Material shown Block Start
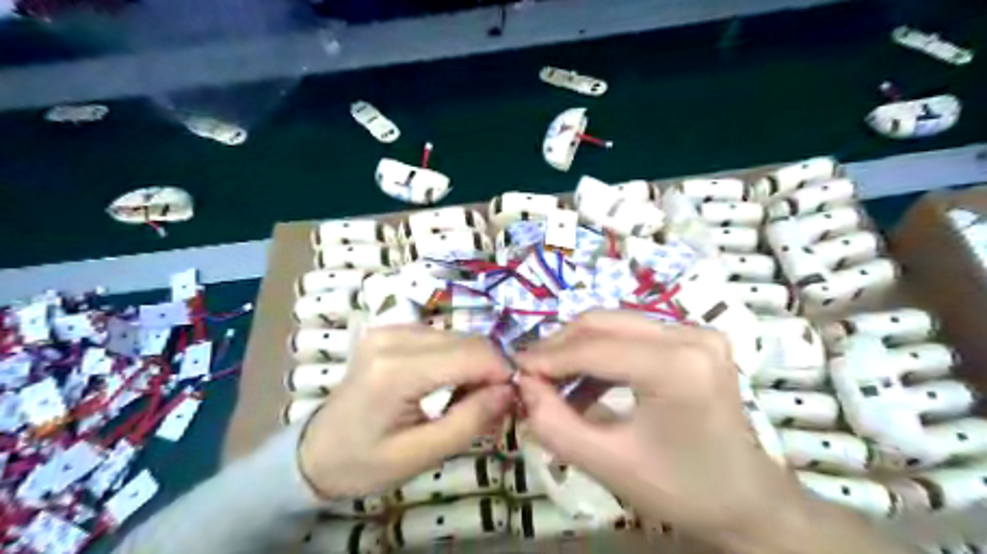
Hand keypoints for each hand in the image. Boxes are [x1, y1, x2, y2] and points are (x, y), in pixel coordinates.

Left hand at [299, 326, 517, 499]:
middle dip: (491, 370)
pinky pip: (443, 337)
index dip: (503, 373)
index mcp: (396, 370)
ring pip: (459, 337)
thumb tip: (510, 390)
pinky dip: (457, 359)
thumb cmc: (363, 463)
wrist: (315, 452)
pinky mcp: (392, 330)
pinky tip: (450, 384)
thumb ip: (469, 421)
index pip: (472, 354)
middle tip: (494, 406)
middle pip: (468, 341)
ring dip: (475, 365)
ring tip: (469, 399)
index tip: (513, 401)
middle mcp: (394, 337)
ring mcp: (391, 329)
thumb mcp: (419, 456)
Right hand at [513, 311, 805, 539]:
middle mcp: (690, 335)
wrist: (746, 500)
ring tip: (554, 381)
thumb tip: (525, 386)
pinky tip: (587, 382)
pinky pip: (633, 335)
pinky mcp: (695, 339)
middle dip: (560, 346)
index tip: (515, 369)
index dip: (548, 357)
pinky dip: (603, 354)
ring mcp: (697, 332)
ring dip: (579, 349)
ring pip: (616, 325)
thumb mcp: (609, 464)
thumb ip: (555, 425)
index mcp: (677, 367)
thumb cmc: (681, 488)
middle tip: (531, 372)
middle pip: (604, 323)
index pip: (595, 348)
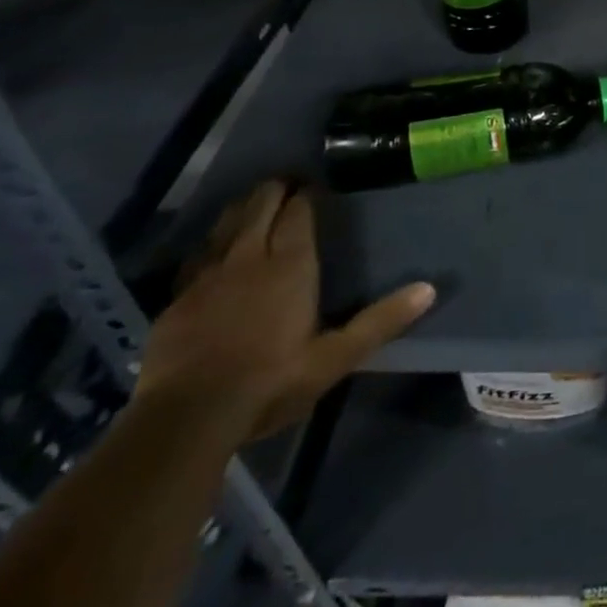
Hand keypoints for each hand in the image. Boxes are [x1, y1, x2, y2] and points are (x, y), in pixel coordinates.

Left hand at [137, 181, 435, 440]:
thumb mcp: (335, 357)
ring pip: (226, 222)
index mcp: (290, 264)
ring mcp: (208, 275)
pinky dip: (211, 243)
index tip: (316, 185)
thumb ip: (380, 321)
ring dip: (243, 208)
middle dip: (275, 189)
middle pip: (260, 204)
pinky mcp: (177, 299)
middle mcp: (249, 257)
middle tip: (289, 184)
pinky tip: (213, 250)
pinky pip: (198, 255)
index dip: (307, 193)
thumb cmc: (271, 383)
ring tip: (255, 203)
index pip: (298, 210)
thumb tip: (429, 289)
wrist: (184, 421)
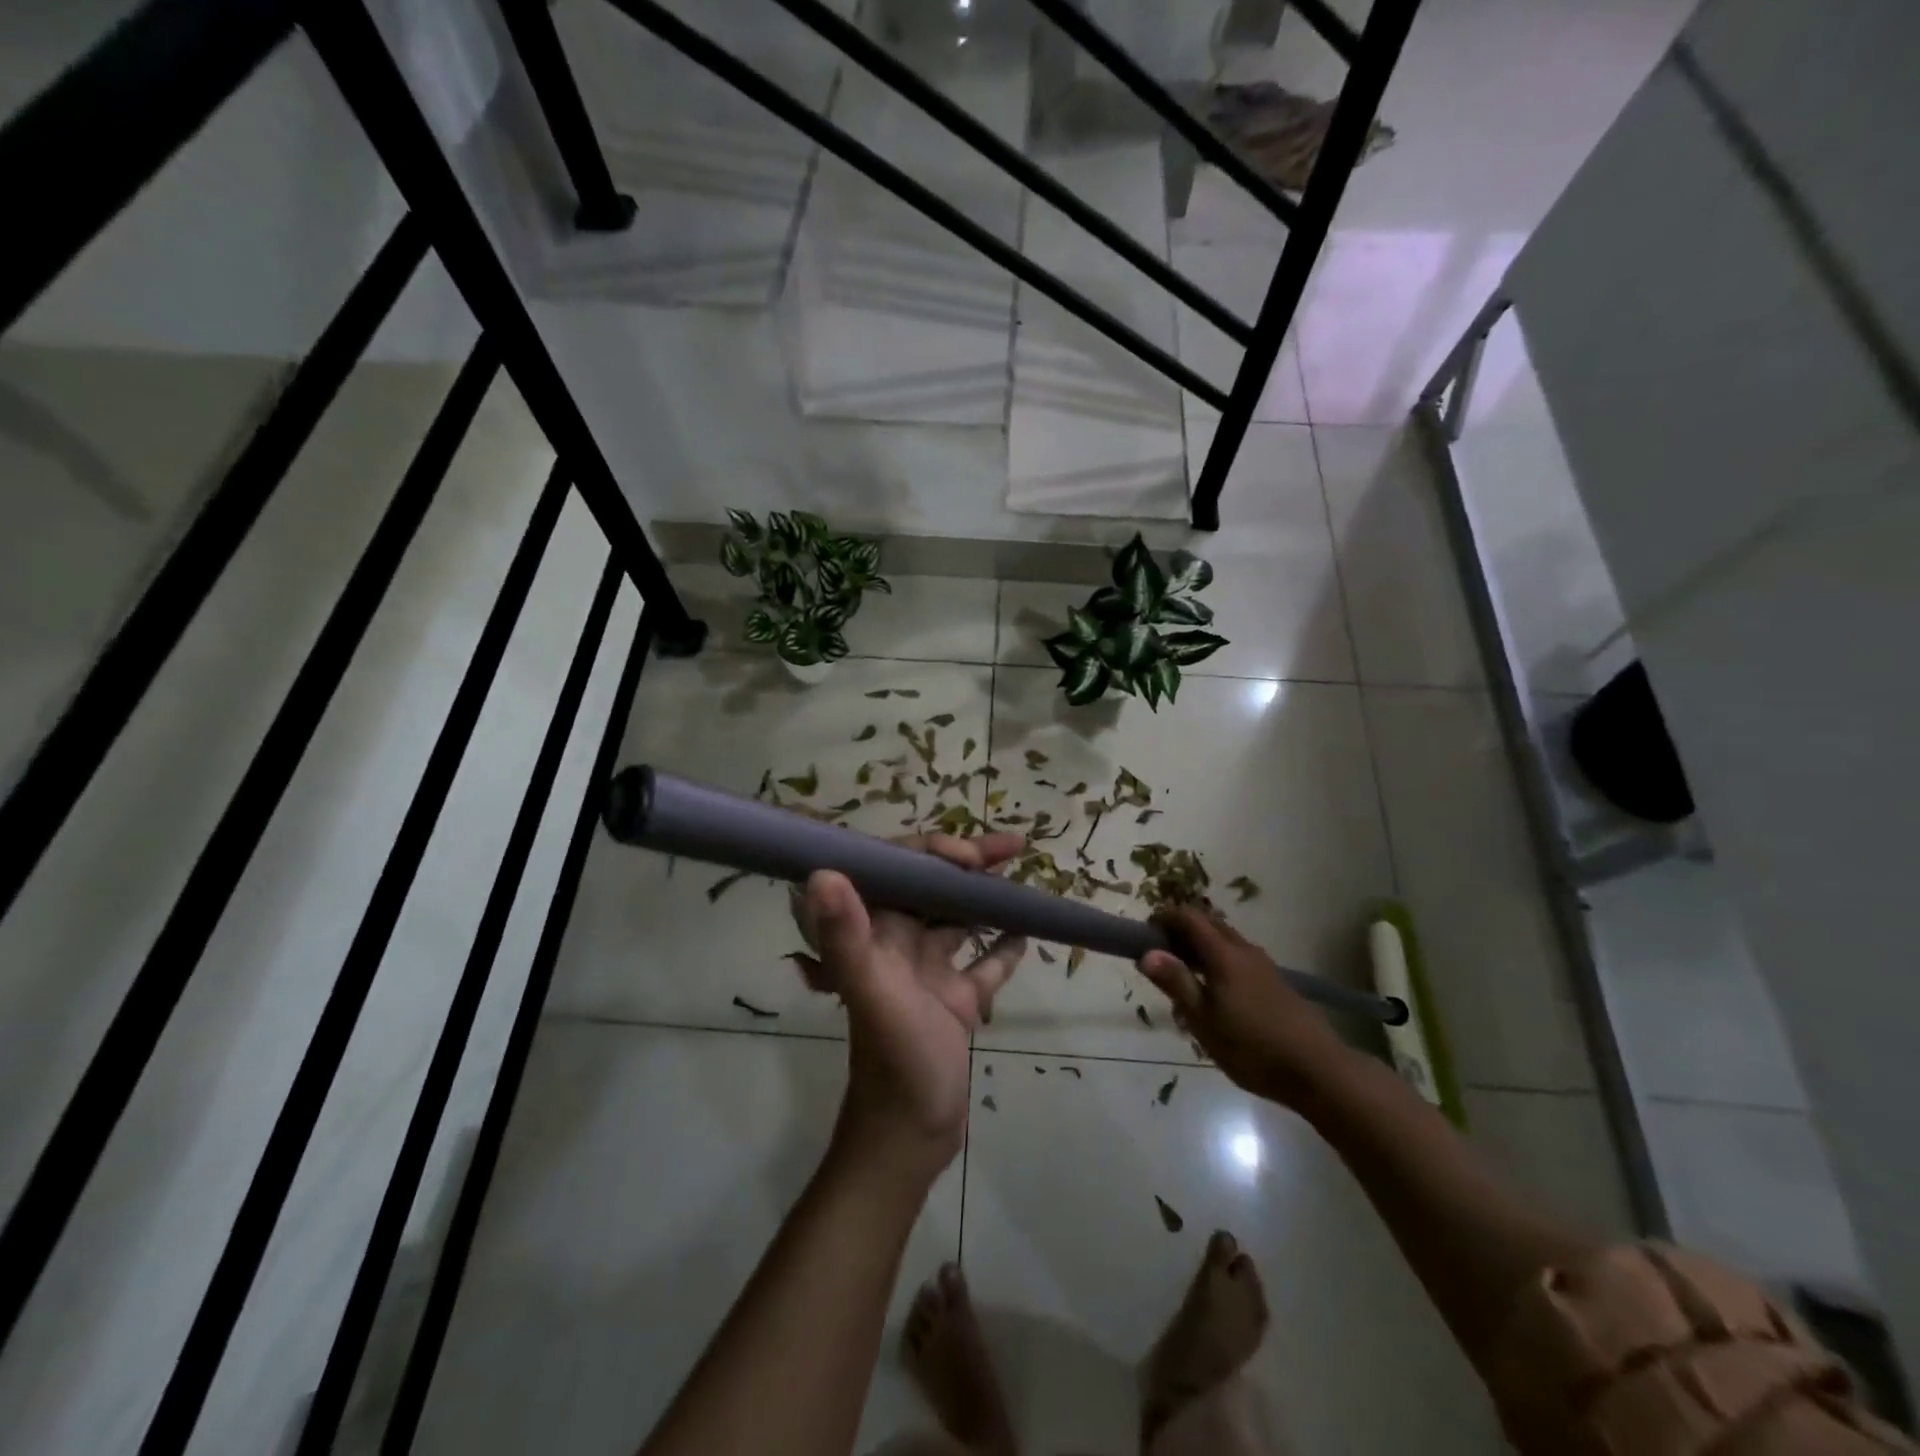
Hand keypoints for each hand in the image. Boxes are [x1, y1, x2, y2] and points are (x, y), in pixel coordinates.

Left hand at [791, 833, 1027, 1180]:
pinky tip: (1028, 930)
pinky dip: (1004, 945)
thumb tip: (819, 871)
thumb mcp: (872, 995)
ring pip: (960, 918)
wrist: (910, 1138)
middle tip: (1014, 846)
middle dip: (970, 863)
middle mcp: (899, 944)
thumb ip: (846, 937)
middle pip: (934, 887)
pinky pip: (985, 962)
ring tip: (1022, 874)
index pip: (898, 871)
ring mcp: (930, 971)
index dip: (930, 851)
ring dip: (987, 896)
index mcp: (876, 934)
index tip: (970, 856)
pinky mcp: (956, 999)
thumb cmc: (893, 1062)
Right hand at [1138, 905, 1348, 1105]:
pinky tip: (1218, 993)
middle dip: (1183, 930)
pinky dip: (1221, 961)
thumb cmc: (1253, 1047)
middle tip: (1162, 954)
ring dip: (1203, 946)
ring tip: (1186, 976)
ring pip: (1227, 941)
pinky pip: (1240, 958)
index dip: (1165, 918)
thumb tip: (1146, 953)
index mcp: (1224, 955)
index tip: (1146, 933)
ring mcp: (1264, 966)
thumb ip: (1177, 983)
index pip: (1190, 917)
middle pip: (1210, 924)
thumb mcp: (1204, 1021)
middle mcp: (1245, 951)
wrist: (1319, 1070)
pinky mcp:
Material shown Block End
The count alone is needed: how many lines of these entries contain the word "Left"?

3